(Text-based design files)
================================

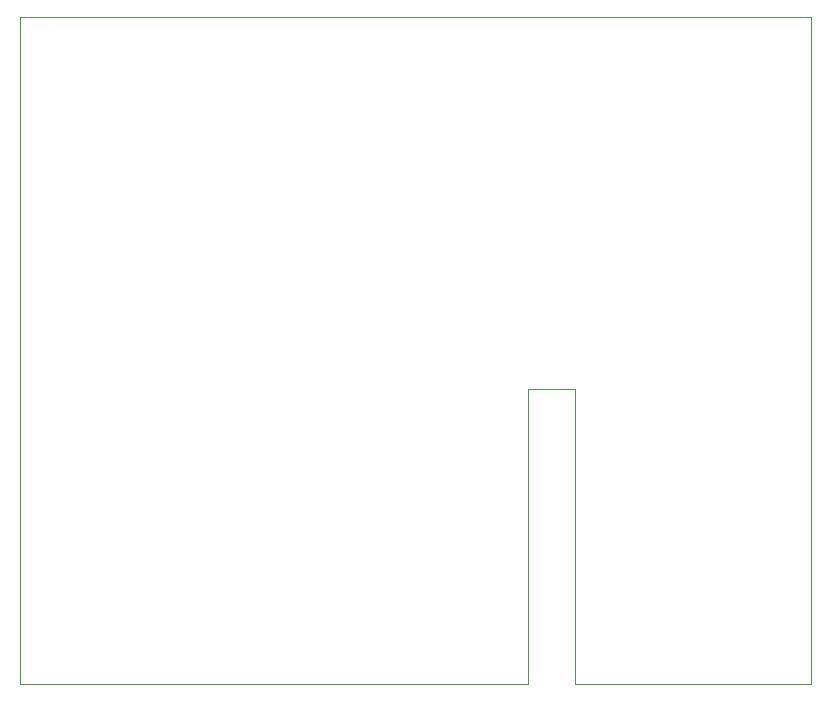
<source format=gbr>
G04 #@! TF.GenerationSoftware,KiCad,Pcbnew,5.1.5*
G04 #@! TF.CreationDate,2020-04-10T17:53:54+02:00*
G04 #@! TF.ProjectId,rc_car,72635f63-6172-42e6-9b69-6361645f7063,rev?*
G04 #@! TF.SameCoordinates,Original*
G04 #@! TF.FileFunction,Profile,NP*
%FSLAX46Y46*%
G04 Gerber Fmt 4.6, Leading zero omitted, Abs format (unit mm)*
G04 Created by KiCad (PCBNEW 5.1.5) date 2020-04-10 17:53:54*
%MOMM*%
%LPD*%
G04 APERTURE LIST*
%ADD10C,0.050000*%
G04 APERTURE END LIST*
D10*
X147000000Y-75000000D02*
X143000000Y-75000000D01*
X147000000Y-100000000D02*
X167000000Y-100000000D01*
X143000000Y-100000000D02*
X140000000Y-100000000D01*
X143000000Y-75000000D02*
X143000000Y-100000000D01*
X147000000Y-100000000D02*
X147000000Y-75000000D01*
X167000000Y-43500000D02*
X100000000Y-43500000D01*
X167000000Y-43500000D02*
X167000000Y-100000000D01*
X140000000Y-100000000D02*
X100000000Y-100000000D01*
X100000000Y-100000000D02*
X100000000Y-43500000D01*
M02*

</source>
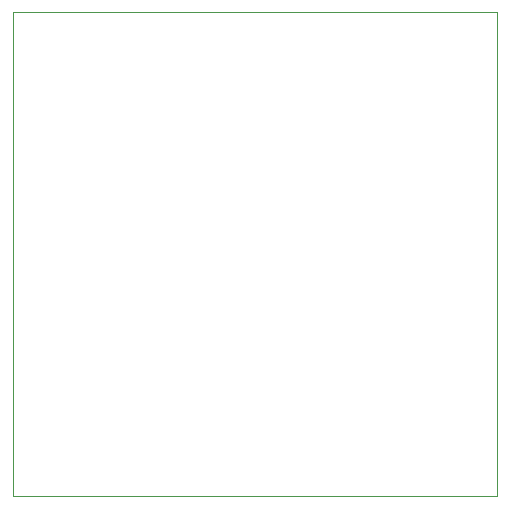
<source format=gbr>
%TF.GenerationSoftware,KiCad,Pcbnew,(6.0.7)*%
%TF.CreationDate,2022-09-26T02:54:28-06:00*%
%TF.ProjectId,HHC-MiniBadge-2022,4848432d-4d69-46e6-9942-616467652d32,v1.0*%
%TF.SameCoordinates,Original*%
%TF.FileFunction,Profile,NP*%
%FSLAX46Y46*%
G04 Gerber Fmt 4.6, Leading zero omitted, Abs format (unit mm)*
G04 Created by KiCad (PCBNEW (6.0.7)) date 2022-09-26 02:54:28*
%MOMM*%
%LPD*%
G01*
G04 APERTURE LIST*
%TA.AperFunction,Profile*%
%ADD10C,0.100000*%
%TD*%
G04 APERTURE END LIST*
D10*
X118050000Y-105450000D02*
X118050000Y-64460000D01*
X159050000Y-105450000D02*
X118050000Y-105450000D01*
X159050000Y-64460000D02*
X159050000Y-105450000D01*
X118050000Y-64460000D02*
X159050000Y-64460000D01*
M02*

</source>
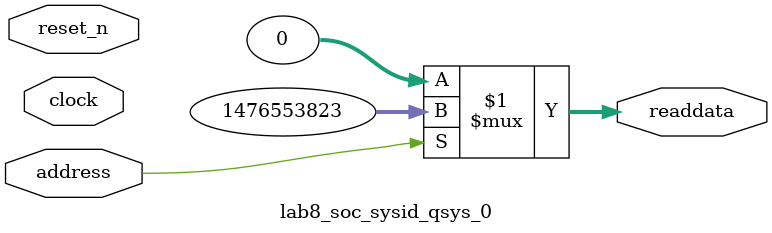
<source format=v>

`timescale 1ns / 1ps
// synthesis translate_on

// turn off superfluous verilog processor warnings 
// altera message_level Level1 
// altera message_off 10034 10035 10036 10037 10230 10240 10030 

module lab8_soc_sysid_qsys_0 (
               // inputs:
                address,
                clock,
                reset_n,

               // outputs:
                readdata
             )
;

  output  [ 31: 0] readdata;
  input            address;
  input            clock;
  input            reset_n;

  wire    [ 31: 0] readdata;
  //control_slave, which is an e_avalon_slave
  assign readdata = address ? 1476553823 : 0;

endmodule




</source>
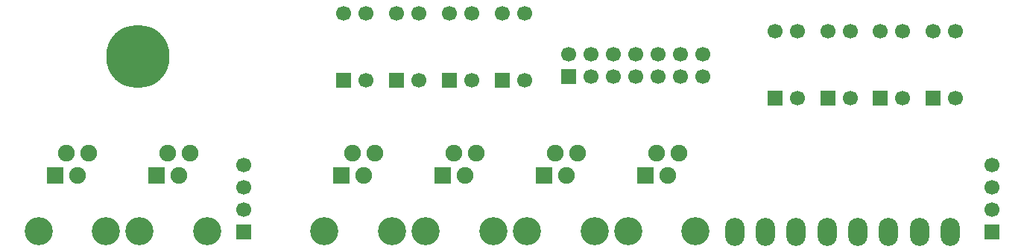
<source format=gts>
G04 Layer_Color=8388736*
%FSLAX42Y42*%
%MOMM*%
G71*
G01*
G75*
%ADD22C,1.70*%
%ADD24R,1.70X1.70*%
%ADD32C,7.20*%
%ADD33C,1.70*%
%ADD34R,1.70X1.70*%
%ADD35O,2.20X3.20*%
%ADD36R,1.70X1.70*%
%ADD37C,1.90*%
%ADD38C,3.20*%
%ADD39R,1.90X1.90*%
D22*
X4888Y27D02*
D03*
X5142D02*
D03*
X5396D02*
D03*
X5650D02*
D03*
X5904D02*
D03*
X6158D02*
D03*
X6412D02*
D03*
Y-227D02*
D03*
X5904D02*
D03*
X5396D02*
D03*
X5142D02*
D03*
X5650D02*
D03*
X6158D02*
D03*
X9700Y-1238D02*
D03*
Y-1492D02*
D03*
Y-1746D02*
D03*
X1200Y-1238D02*
D03*
Y-1492D02*
D03*
Y-1746D02*
D03*
D24*
X4888Y-227D02*
D03*
D32*
X0Y0D02*
D03*
D33*
X2587Y486D02*
D03*
X2333D02*
D03*
X2587Y-276D02*
D03*
X3187Y486D02*
D03*
X2933D02*
D03*
X3187Y-276D02*
D03*
X3787Y486D02*
D03*
X3533D02*
D03*
X3787Y-276D02*
D03*
X4387Y486D02*
D03*
X4133D02*
D03*
X4387Y-276D02*
D03*
X7487Y286D02*
D03*
X7233D02*
D03*
X7487Y-476D02*
D03*
X8087Y286D02*
D03*
X7833D02*
D03*
X8087Y-476D02*
D03*
X8687Y286D02*
D03*
X8433D02*
D03*
X8687Y-476D02*
D03*
X9287Y286D02*
D03*
X9033Y286D02*
D03*
X9287Y-476D02*
D03*
D34*
X2333Y-276D02*
D03*
X2933Y-276D02*
D03*
X3533D02*
D03*
X4133Y-276D02*
D03*
X7233Y-476D02*
D03*
X7833Y-476D02*
D03*
X8433D02*
D03*
X9033D02*
D03*
D35*
X9225Y-2000D02*
D03*
X8875D02*
D03*
X8525D02*
D03*
X8175D02*
D03*
X7825D02*
D03*
X7475D02*
D03*
X7125D02*
D03*
X6775D02*
D03*
D36*
X9700D02*
D03*
X1200D02*
D03*
D37*
X591Y-1106D02*
D03*
X464Y-1360D02*
D03*
X337Y-1106D02*
D03*
X-814D02*
D03*
X-686Y-1360D02*
D03*
X-559Y-1106D02*
D03*
X6140D02*
D03*
X6013Y-1360D02*
D03*
X5887Y-1106D02*
D03*
X4737D02*
D03*
X4863Y-1360D02*
D03*
X4990Y-1106D02*
D03*
X3840D02*
D03*
X3713Y-1360D02*
D03*
X3587Y-1106D02*
D03*
X2436D02*
D03*
X2564Y-1360D02*
D03*
X2691Y-1106D02*
D03*
D38*
X17Y-1994D02*
D03*
X783D02*
D03*
X-367D02*
D03*
X-1133D02*
D03*
X5567D02*
D03*
X6333D02*
D03*
X5183D02*
D03*
X4417D02*
D03*
X3267D02*
D03*
X4033D02*
D03*
X2883D02*
D03*
X2117D02*
D03*
D39*
X210Y-1360D02*
D03*
X-940D02*
D03*
X5760D02*
D03*
X4610D02*
D03*
X3460D02*
D03*
X2309D02*
D03*
M02*

</source>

================================

Final part of the records: return the line that contains "X5887Y-1106D02*" and every line after it, exactly, with no other lines added.

X5887Y-1106D02*
D03*
X4737D02*
D03*
X4863Y-1360D02*
D03*
X4990Y-1106D02*
D03*
X3840D02*
D03*
X3713Y-1360D02*
D03*
X3587Y-1106D02*
D03*
X2436D02*
D03*
X2564Y-1360D02*
D03*
X2691Y-1106D02*
D03*
D38*
X17Y-1994D02*
D03*
X783D02*
D03*
X-367D02*
D03*
X-1133D02*
D03*
X5567D02*
D03*
X6333D02*
D03*
X5183D02*
D03*
X4417D02*
D03*
X3267D02*
D03*
X4033D02*
D03*
X2883D02*
D03*
X2117D02*
D03*
D39*
X210Y-1360D02*
D03*
X-940D02*
D03*
X5760D02*
D03*
X4610D02*
D03*
X3460D02*
D03*
X2309D02*
D03*
M02*

</source>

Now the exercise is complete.